4) ‘Dolphin Olympics 2’ and ‘Jumpers for Goalposts 3’
Every Monday at 9pm I have been calling one of my best friends who is living in Paris. I’m the sort of person who has to be doing SOMETHING when I am on the phone, and it seems to have resorted to going games websites I used when I was 15 in school and Facebook was banned. If you don’t know what Jumpers for Goalposts is, it’s an epically amazing football game where you have to please your manager, get a girlfriend, and play in some matches. I know absolutely nothing about football and always end up playing for Chelsea or Manchester United, as they’re the only two teams I know.
5) “What is _____EUR in GBP?”
Google is my lifesaver when it comes to converting money, which is useful as I’ve almost completely forgotten what the lovely Great British Pound is like. In my head I usually make a straight conversion from Euros to Pounds, so I ALWAYS think I am spending far more than I am and end up being pleasantly surprised.
As a side note – Euros are a bit boring aren’t they? All British currency comes in such interesting shapes, but euros are round and dull. I may write to the person in charge of making them and ask if they can create a new exciting one for 2014.
6) ‘Can you put brie in the microwave?’
Google told me no, but I tried anyway. In this search I almost exploded the microwave and the kitchen floor smelled of cheese for about a week and I never owned up to it.
7) ‘What is the difference between foie gras and duck liver paté?’
This was a Google search in mid-October and since has proved me well. I am the sort of person who has to have an interesting and cultured fact to slot in a conversation when it turns awkward or quiet. My one between March and September this year was “do you know there are 100,000 wild camels in the Australian outback?” Unfortunately I’ve used, and explained, this AMAZING fact to almost all my friends and they had started to cotton on. My current one is now “you DIDN’T know the difference between foie gras and duck liver pate?! Well gather around, my friends, gather around!”.

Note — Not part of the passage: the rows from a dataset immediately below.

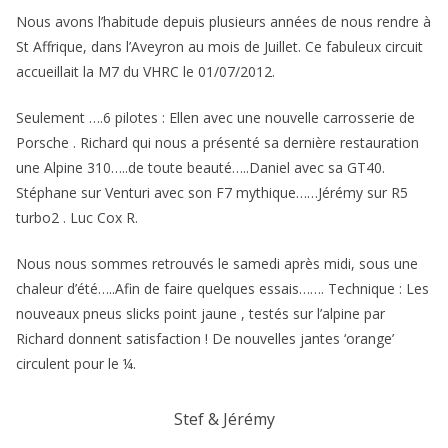
Nous avons l’habitude depuis plusieurs années de nous rendre à
St Affrique, dans l’Aveyron au mois de Juillet. Ce fabuleux circuit
accueillait la M7 du VHRC le 01/07/2012.
Seulement ….6 pilotes : Ellen avec une nouvelle carrosserie de
Porsche . Richard qui nous a présenté sa dernière restauration
une Alpine 310…..de toute beauté…..Daniel avec sa GT40.
Stéphane sur Venturi avec son F7 mythique……Jérémy sur R5
turbo2 . Luc Cox R.
Nous nous sommes retrouvés le samedi après midi, sous une
chaleur d’été…..Afin de faire quelques essais……. Technique : Les
nouveaux pneus slicks point jaune , testés sur l’alpine par
Richard donnent satisfaction ! De nouvelles jantes ‘orange’
circulent pour le ¼.
Stef & Jérémy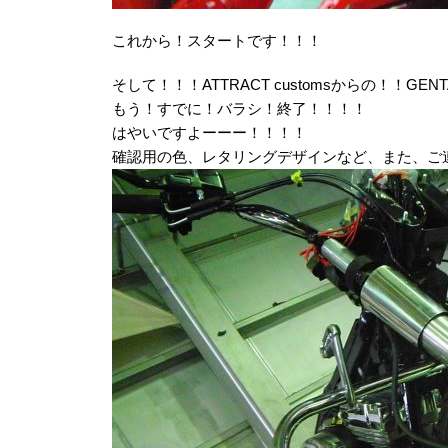
これから！スタートです！！！
そして！！！ATTRACT customsからの！！GEN
もう！すでに！バラシ！終了！！！！
はやいですよーーー！！！！
確認用の色、レタリングデザインなど、また、ご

N.B: Foie Gras (like Champagne only being from the Champagne region of France) can only be called Foie Gras officially if it’s made in France. Also Foie gras is a goose/duck which has definitely been force fed – with duck liver pate the duck isn’t NECESSARILY force-fed. Duck liver pate isn’t also as creamy, and tastes nicer. In my opinion.
It just occurred to me I have revealed my current ‘interesting fact’, so now I will have to trawl across the internet for a new, exciting fact. THE THINGS I DO.
8) Lord of the Rings related searches
There was two weeks before the half term where I lost all lust for life. I barely left my room and had hit a brick wall. This also coincided with deciding to re-watch the whole Lord of the Rings trilogy – the extended editions of all three. I didn’t talk about anything else for about a week. It was like my ‘Harry-Potter-week’ in the summer where my dad would bribe me to spend time with him by saying “we can watch a Harry Potter film if you like…”
I realised how bad it got in a conversation with my friend from my Don Juan class:
9) Various badly spelled pop-culture questions
When I am sad about being in too much French atmosphere I seem to google the most inane things. Note how my spelling and punctuation seems to get worse. I particularly like ‘BITISH’ and ‘MIRaNDA’.
10) ‘What is a Commentaire Composé?’
This is what I googled yesterday. IN MY EXAM. his, amazingly, wasn’t even as bad as the exam I had two hours later: an exam in which I burst out laughing, wrote about 5 sentences, cried, and then left.
10.5) “How can I wear broken glasses in France?”
I’ve broken my glasses and am currently writing this squinting as my daily contact lenses have been worn for too long. I am trying not to go down the sellotape route but I’m getting more and more desperate.
…If I’m honest I’m not really sure what I was trying to achieve with this one.